IRD (I2C Register Description) stands for a technology which introduces an entirely new level of device access.
Instead of working with addresses, offsets and byte values the user is provided with a comprehensive view of device registers which are given by the names used in the data sheets.
Mapping between such names and the physical locations within a device are done automatically by I2C Studio.
The mapping is device-dependent described by IRD files.
I2C Studio comes with an impressive bunch of IRD defined I2C devices.
We have prepared a introductional video on IRD.
Let’s assume as an example a bus where a Smart Battery IC has the address 0x0b.
As described in the standard a Smart Battery has got a “Battery Mode” register at subaddress 0x03.
When an I2C master reads data from this register, a standard I2C tracer would simply display the transferred raw data. This is not really helpful, because the developer has to use the data sheet to understand the meaning of the transfer.
The register view displays, which data have been transferred to or from a register.
Using the register view the developer still needs the data sheet to understand the meaning of the bits in the transferred data.The value view allows the developer to work completely without the data sheet. In this view every bit gets displayed with its name and meaning.
I2C Studio’s Live View keeps you up-to-date, information is shown in a textual way and highlighted on changes.
Live View in a video
Click to start video showing the values changing by time
I2C Studio comes with a large collection of IRD files for all common I2C devices. However, there will be always I2C devices for which there are no ready-to-use IRD files.
In such a situation the user has two possibilities for writing his own IRD files: he can write the IRD files, which are in fact XML files, by hand using the IRD User Manual and a text editor. Or he can use the IRD Composer to create the IRD files.

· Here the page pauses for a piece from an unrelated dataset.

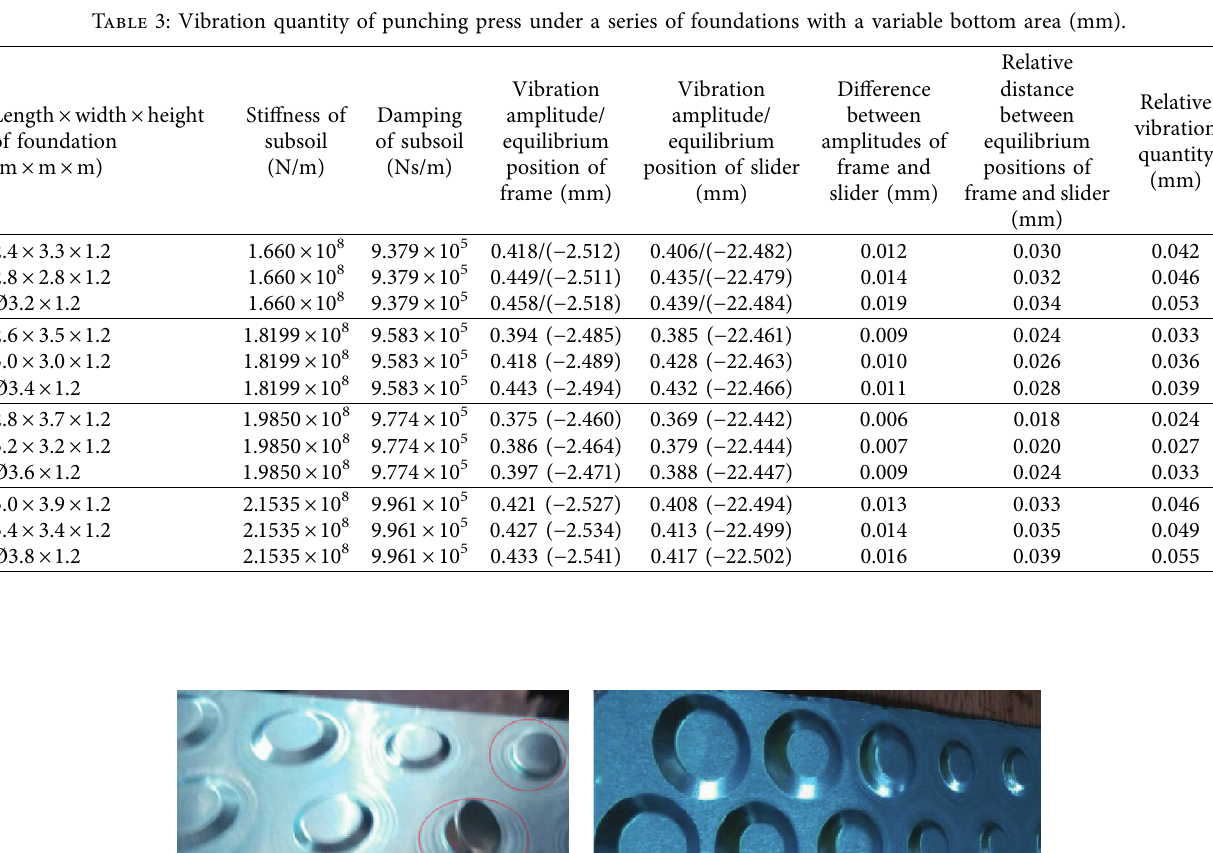
Table 3: Vibration quantity of punching press under a series of foundations with a variable bottom area (mm).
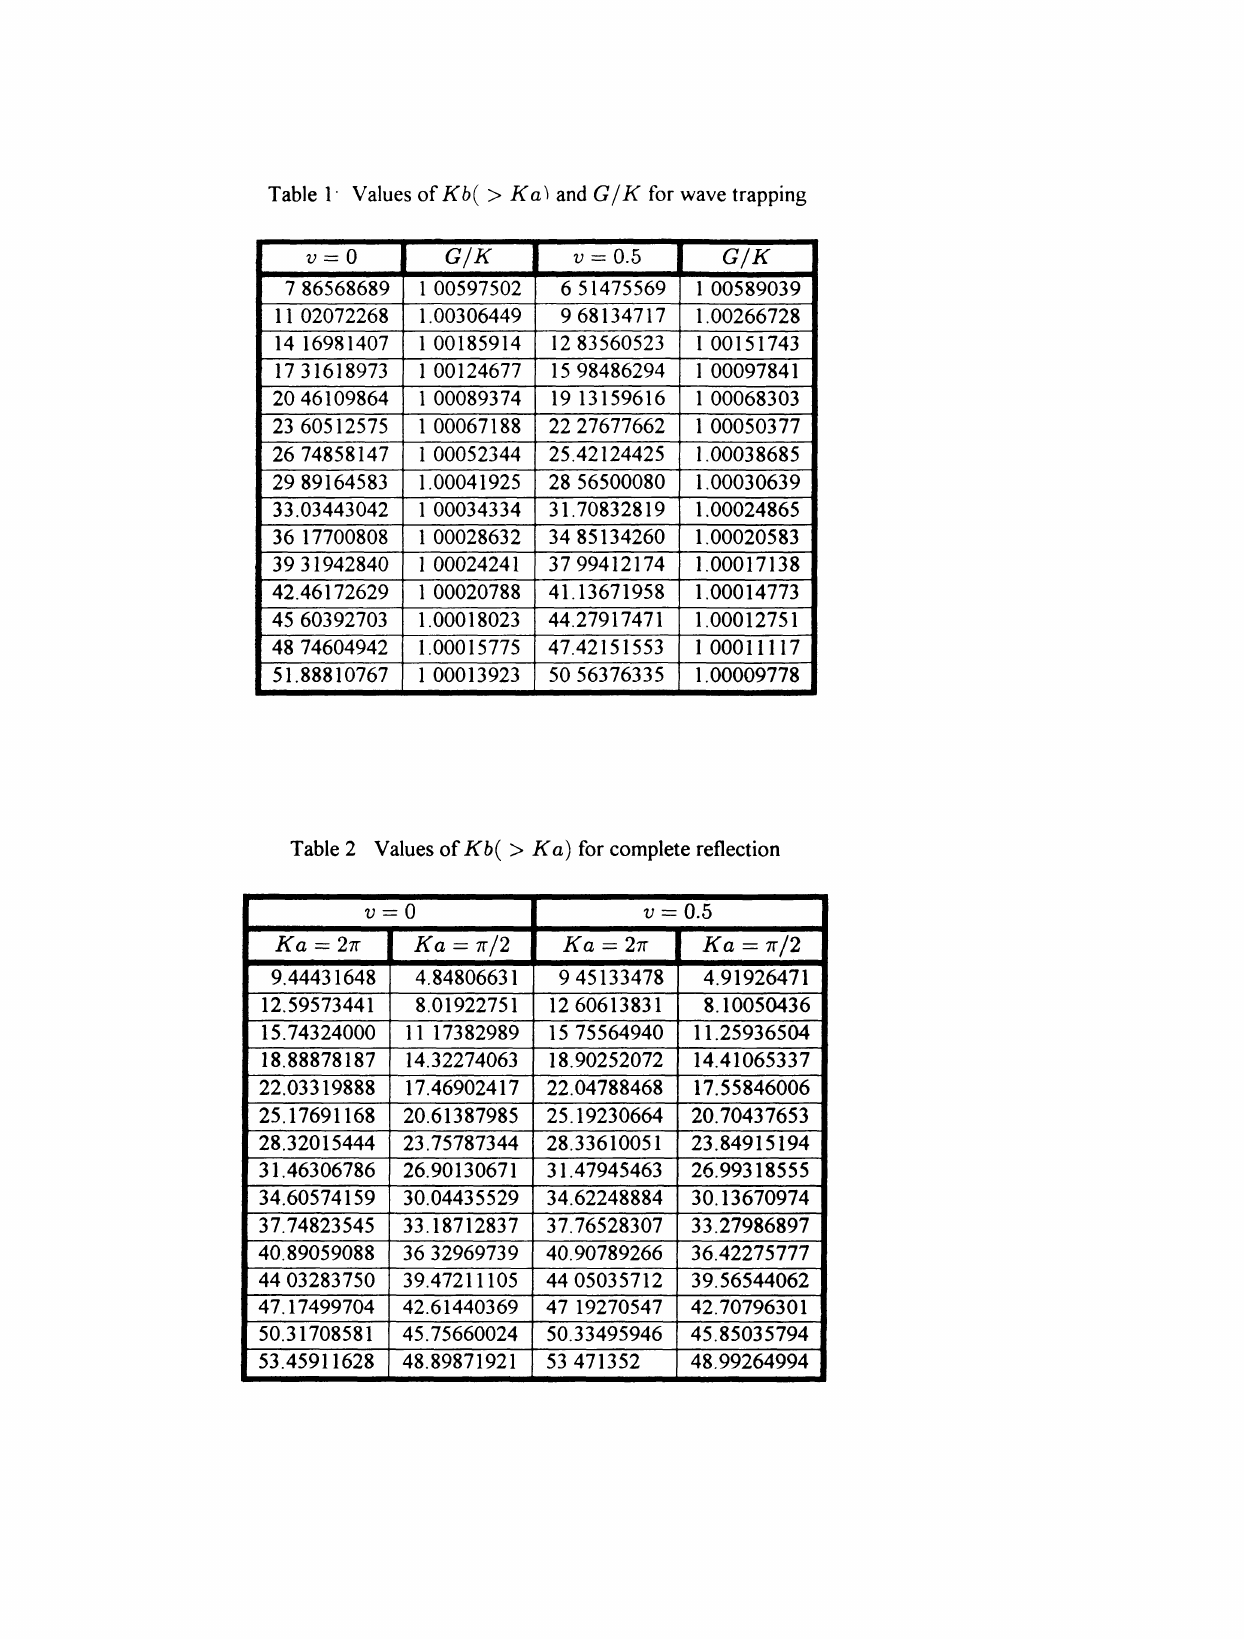
Table 1 Values of Kb( > Ka) and G/K for wave trapping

Using the IRD compiler it is possible to convert an IRD file to a C# source code file. Such a source code file contains one class, which offers a type-safe access to the registers/values of a device via the I2C bus.Using such a class communicating with an I2C slave from a script or your own .NET program becomes a lot of easier. It is no longer necessary to calculate the data bytes to be sent to the I2C slave from its data-sheet. Instead, the developer can simply assign the needed value to a property of the created class.